__Exercise description__. Copy out the text of the entries word for word, from the line containing "SCHÖNER WOHNEN-Kollektion" down to the line containing "am zamanı – hemen başlayalım!", with both of those lines included. Leave the pictures out.

__Input records__.

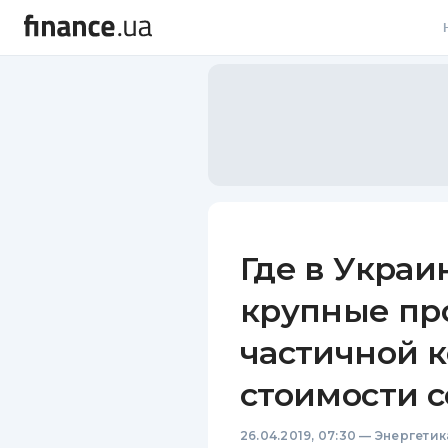
В
В
Л
А
Н
Где в Украи
С
крупные пр
П
частичной 
Т
стоимости 
Р
26.04.2019, 07:30
—
Энергетик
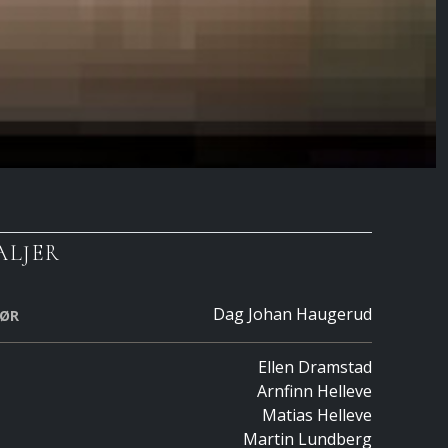
ALJER
Dag Johan Haugerud
SØR
Ellen Dramstad
Arnfinn Helleve
Matias Helleve
Martin Lundberg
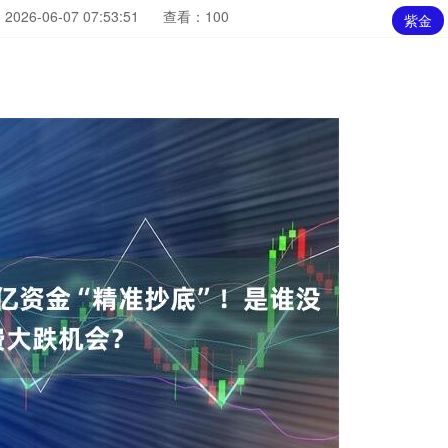
026-06-07 07:53:51
查看：100
紫金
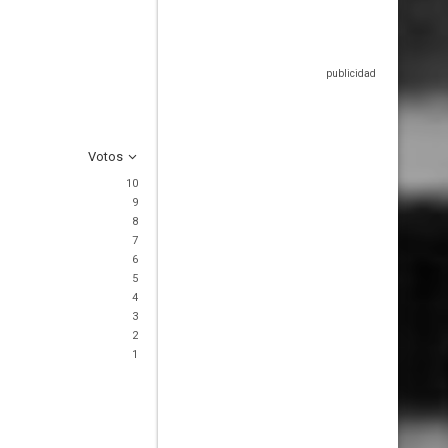
Votos
10
9
8
7
6
5
4
3
2
1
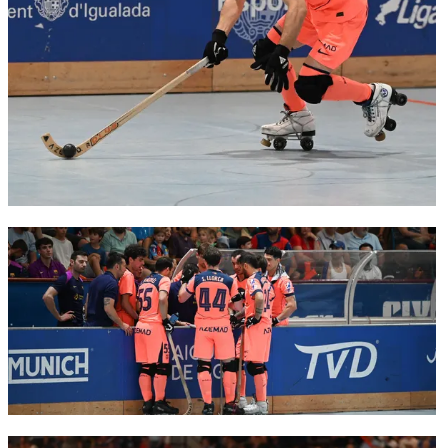
FC Barcelona club badge
FC Barcelona club badge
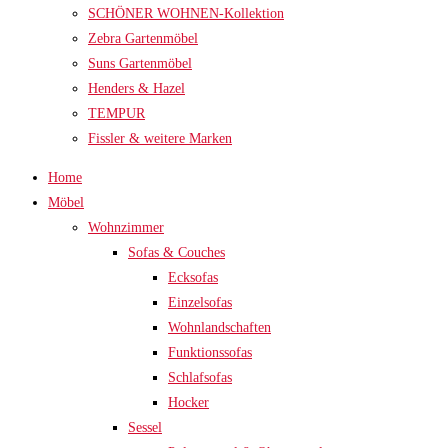
SCHÖNER WOHNEN-Kollektion
Zebra Gartenmöbel
Suns Gartenmöbel
Henders & Hazel
TEMPUR
Fissler & weitere Marken
Home
Möbel
Wohnzimmer
Sofas & Couches
Ecksofas
Einzelsofas
Wohnlandschaften
Funktionssofas
Schlafsofas
Hocker
Sessel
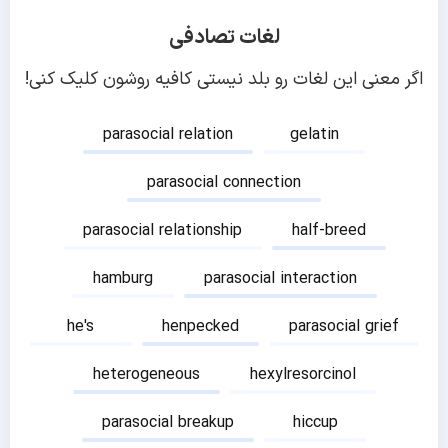
لغات تصادفی
اگر معنی این لغات رو بلد نیستی کافیه روشون کلیک کنی!
parasocial relation
gelatin
parasocial connection
parasocial relationship
half-breed
hamburg
parasocial interaction
he's
henpecked
parasocial grief
heterogeneous
hexylresorcinol
parasocial breakup
hiccup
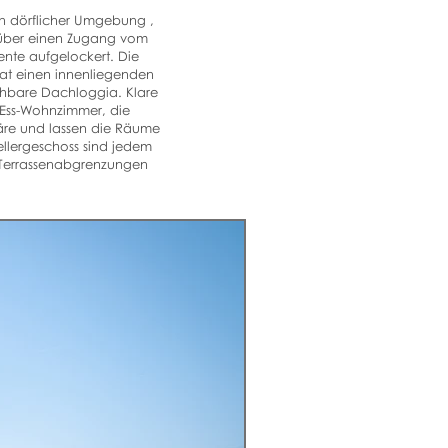
In dörflicher Umgebung ,
 über einen Zugang vom
ente aufgelockert. Die
hat einen innenliegenden
ehbare Dachloggia. Klare
Ess-Wohnzimmer, die
äre und lassen die Räume
llergeschoss sind jedem
 Terrassenabgrenzungen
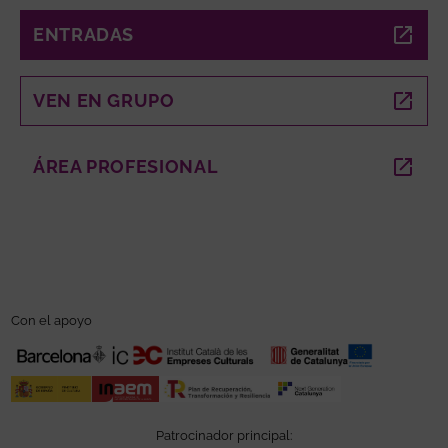
ENTRADAS
ABRE EN NUEVA VENTANA
VEN EN GRUPO
ABRE EN NUEVA VENTANA
ÁREA PROFESIONAL
ABRE EN NUEVA VENTANA
Con el apoyo
Patrocinador principal:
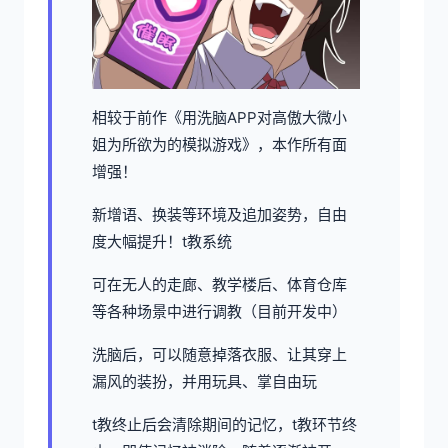
相较于前作《用洗脑APP对高傲大微小
姐为所欲为的模拟游戏》，本作所有面
增强！
新增语、换装等环境及追加姿势，自由
度大幅提升！t教系统
可在无人的走廊、教学楼后、体育仓库
等各种场景中进行调教（目前开发中）
洗脑后，可以随意掉落衣服、让其穿上
漏风的装扮，并用玩具、掌自由玩
t教终止后会清除期间的记忆，t教环节终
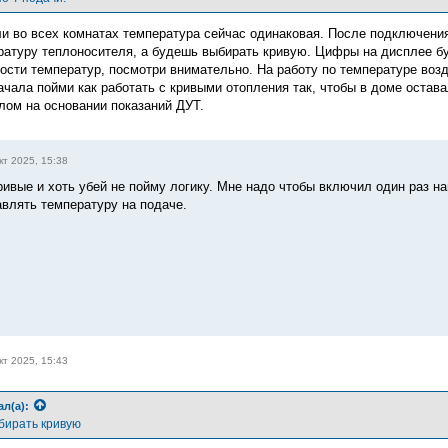
сли во всех комнатах температура сейчас одинаковая. После подключени
ратуру теплоносителя, а будешь выбирать кривую. Цифры на дисплее буд
ости температур, посмотри внимательно. На работу по температуре возд
ачала пойми как работать с кривыми отопления так, чтобы в доме остав
лом на основании показаний ДУТ.
кт 2025, 15:38
ривые и хоть убей не пойму логику. Мне надо чтобы включил один раз на
авлять температуру на подаче.
кт 2025, 15:43
ал(а):
бирать кривую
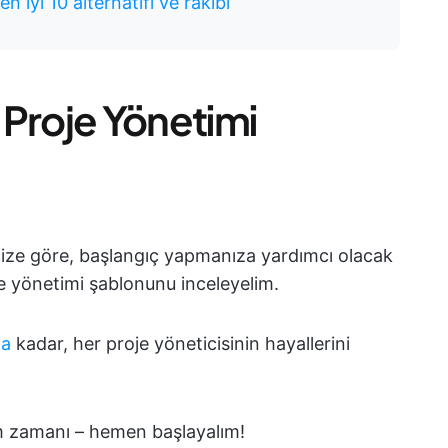
n iyi 10 alternatifi ve rakibi
 Proje Yönetimi
inize göre, başlangıç yapmanıza yardımcı olacak
je yönetimi şablonunu inceleyelim.
na
kadar, her proje yöneticisinin hayallerini
am zamanı – hemen başlayalım!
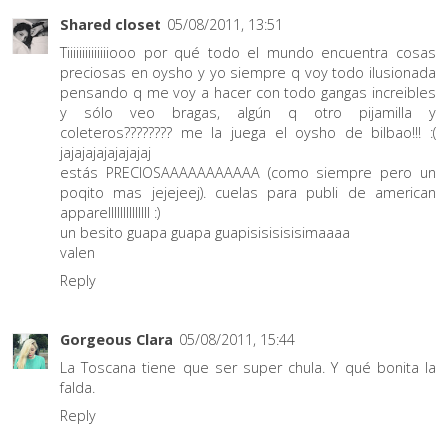
Shared closet
05/08/2011, 13:51
Tiiiiiiiiiiiiiiooo por qué todo el mundo encuentra cosas
preciosas en oysho y yo siempre q voy todo ilusionada
pensando q me voy a hacer con todo gangas increibles
y sólo veo bragas, algún q otro pijamilla y
coleteros???????? me la juega el oysho de bilbao!!! :(
jajajajajajajajaj
estás PRECIOSAAAAAAAAAAA (como siempre pero un
poqito mas jejejeej). cuelas para publi de american
apparellllllllllllll :)
un besito guapa guapa guapisisisisisimaaaa
valen
Reply
Gorgeous Clara
05/08/2011, 15:44
La Toscana tiene que ser super chula. Y qué bonita la
falda.
Reply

__Exercise answer__.
SCHÖNER WOHNEN-Kollektion
Zebra Gartenmöbel
Suns Gartenmöbel
Henders & Hazel
TEMPUR
Fissler & weitere Marken
Home
Möbel
Wohnzimmer
Sofas & Couches
Ecksofas
Einzelsofas
Wohnlandschaften
Funktionssofas
Schlafsofas
Hocker
Sessel
لغات تصادفی
اگر معنی این لغات رو بلد نیستی کافیه روشون کلیک کنی!
parasocial relation
gelatin
parasocial connection
parasocial relationship
half-breed
hamburg
parasocial interaction
he's
henpecked
parasocial grief
heterogeneous
hexylresorcinol
parasocial breakup
hiccup
In dörflicher Umgebung ,
 über einen Zugang vom
ente aufgelockert. Die
hat einen innenliegenden
ehbare Dachloggia. Klare
Ess-Wohnzimmer, die
äre und lassen die Räume
llergeschoss sind jedem
 Terrassenabgrenzungen
ENTRADAS
ABRE EN NUEVA VENTANA
VEN EN GRUPO
ABRE EN NUEVA VENTANA
ÁREA PROFESIONAL
ABRE EN NUEVA VENTANA
Con el apoyo
Patrocinador principal:
相较于前作《用洗脑APP对高傲大微小
姐为所欲为的模拟游戏》，本作所有面
增强！
新增语、换装等环境及追加姿势，自由
度大幅提升！t教系统
可在无人的走廊、教学楼后、体育仓库
等各种场景中进行调教（目前开发中）
洗脑后，可以随意掉落衣服、让其穿上
漏风的装扮，并用玩具、掌自由玩
t教终止后会清除期间的记忆，t教环节终
сли во всех комнатах температура сейчас одинаковая. После подключени
ратуру теплоносителя, а будешь выбирать кривую. Цифры на дисплее буд
ости температур, посмотри внимательно. На работу по температуре возд
ачала пойми как работать с кривыми отопления так, чтобы в доме остав
лом на основании показаний ДУТ.
кт 2025, 15:38
ривые и хоть убей не пойму логику. Мне надо чтобы включил один раз на
авлять температуру на подаче.
кт 2025, 15:43
ал(а):
бирать кривую
n iyi 10 alternatifi ve rakibi
 Proje Yönetimi
inize göre, başlangıç yapmanıza yardımcı olacak
je yönetimi şablonunu inceleyelim.
na
kadar, her proje yöneticisinin hayallerini
am zamanı – hemen başlayalım!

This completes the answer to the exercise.